A good way to bench CPUs is to compile some code. Finding a code base that is not too dependent on the platform, so that almost the same thing is compiled on a Windows x86 machine and a macOS ARM one is not that easy. I settled on LLVM.

Both machines were equipped with speedy NVMe SSDs and were not IO bound. The compilation was done with clang 14 and ninja. The PC ran clang on Ubuntu running in WSL2, from the internal native filesystem.

Speed of LLVM compilation Time in seconds

Compiling code is well suited to multiprocessors. It is no surprise that the AMD 3950X is faster than the Apple M2 Pro here.

Conclusion

The Apple M2 Pro deserves its excellent reputation. I can compete and sometimes, with the help of its GPU, beat the AM2 3950X that was one of the most powerful CPUs man could buy only three years ago! It’s incredible that a laptop can pack so much power.

Apple, having the deepest pocket of the industry, can afford the best manufacturing process and used it to design deeply integrated CPU cores, GPU and memory into a single package. The M2 family is certainly expensive to build, maybe hard to scale-up, but perfectly suited where it matters the most for Apple: the laptops.

Apple controls all its products from top to the bottom. It builds computers around its own chips and provides the OS and libraries that run on top of it. Inside its “walled garden”, the software can exploit the hardware in ways that are difficult to achieve on more open platforms. The price to pay is of course that the platform is even more closed than Windows.

Addendum: a word on battery life

Apple Silicon Macbooks are renowned for their CPU power, which as I have tested, is justified. But they are also able to sustain many hours of light usage. How is that possible?

The answer is Blizzard. It is the name of the cores dedicated to energy consumption efficiency. They are slower than the fast Avalanche cores, but also require a lot less power. The M2 Pro embeds four of them. But they would be almost useless if not sensibly used by the scheduler of macOS.

The scheduler offers five levels of task prioritization: background, utility, userInitiated, and userInteractive. The fifth one, auto, is chosen by the scheduler itself if no level has been manually specified by the developer. Background and utility tasks always run on the Blizzard cores, leaving the Avalanche cores idling if there is no intensive or user-interactive task to complete!

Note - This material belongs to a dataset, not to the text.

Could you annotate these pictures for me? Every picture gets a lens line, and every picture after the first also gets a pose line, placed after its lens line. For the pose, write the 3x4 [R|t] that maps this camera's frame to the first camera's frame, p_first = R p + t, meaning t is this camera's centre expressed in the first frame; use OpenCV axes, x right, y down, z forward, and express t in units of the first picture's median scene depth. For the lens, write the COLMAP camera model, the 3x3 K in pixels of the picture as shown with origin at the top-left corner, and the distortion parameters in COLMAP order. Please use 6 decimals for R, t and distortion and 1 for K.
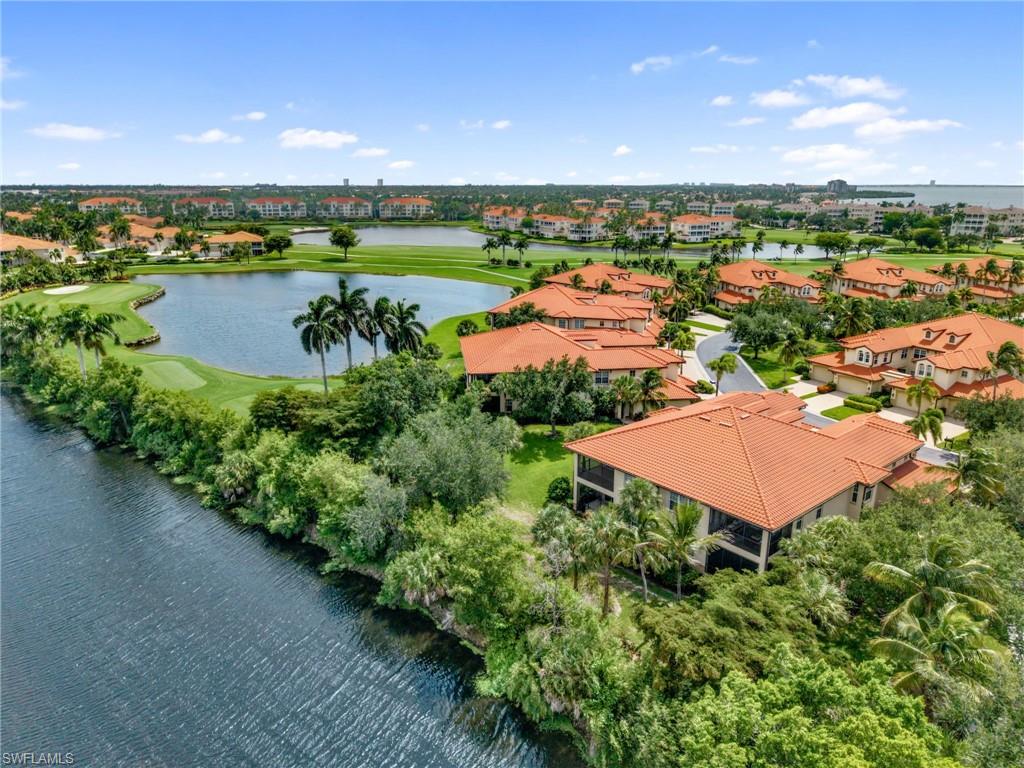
lens RADIAL K [[688.8, 0, 513.1], [0, 688.8, 386.7], [0, 0, 1]] dist [-0.009082, -0.001734]
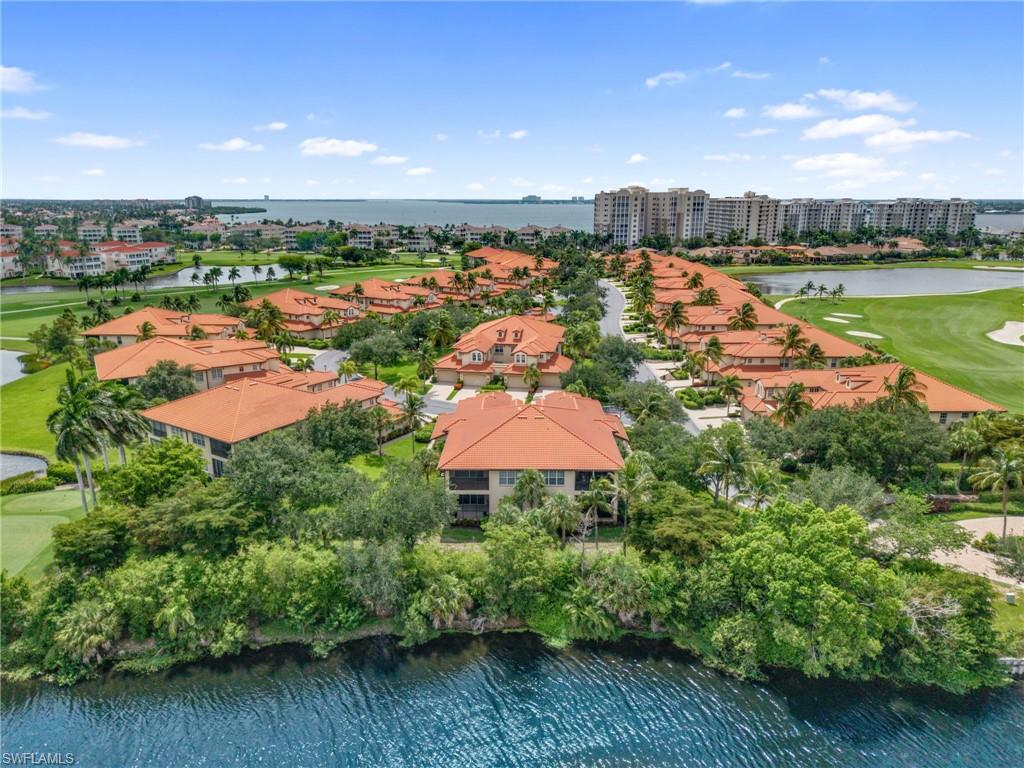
lens RADIAL K [[688.8, 0, 510.5], [0, 688.8, 383.9], [0, 0, 1]] dist [-0.009082, -0.001734]
pose [[0.632355, -0.195735, 0.749543, -0.285564], [0.210168, 0.974612, 0.077200, -0.049840], [-0.745625, 0.108713, 0.657438, 0.038885]]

A screenshot of macOS scheduler, showing that light tasks run on exclusively Blizzard cores Low priority tasks run exclusively on “Efficiency Cores”

This is the case most of the time when doing casual “light computing” and that explains the great battery life of the Mx laptops. It also provides another advantage: the Performance Cores are immediately available to handle user interactions with the machine, giving an impression of great reactivity to the system.

Finally, as I measured when testing Lightroom, the big Avalanche cores and the GPU can swiftly eat a great chunk of the battery when a heavy computation is required.

So, there is no magic in the longevity of the Macbook laptops, but clever engineering. Which is of course helped by the fact that Apple controls the entirety of its ecosystem and that there are not many different hardware configurations to support.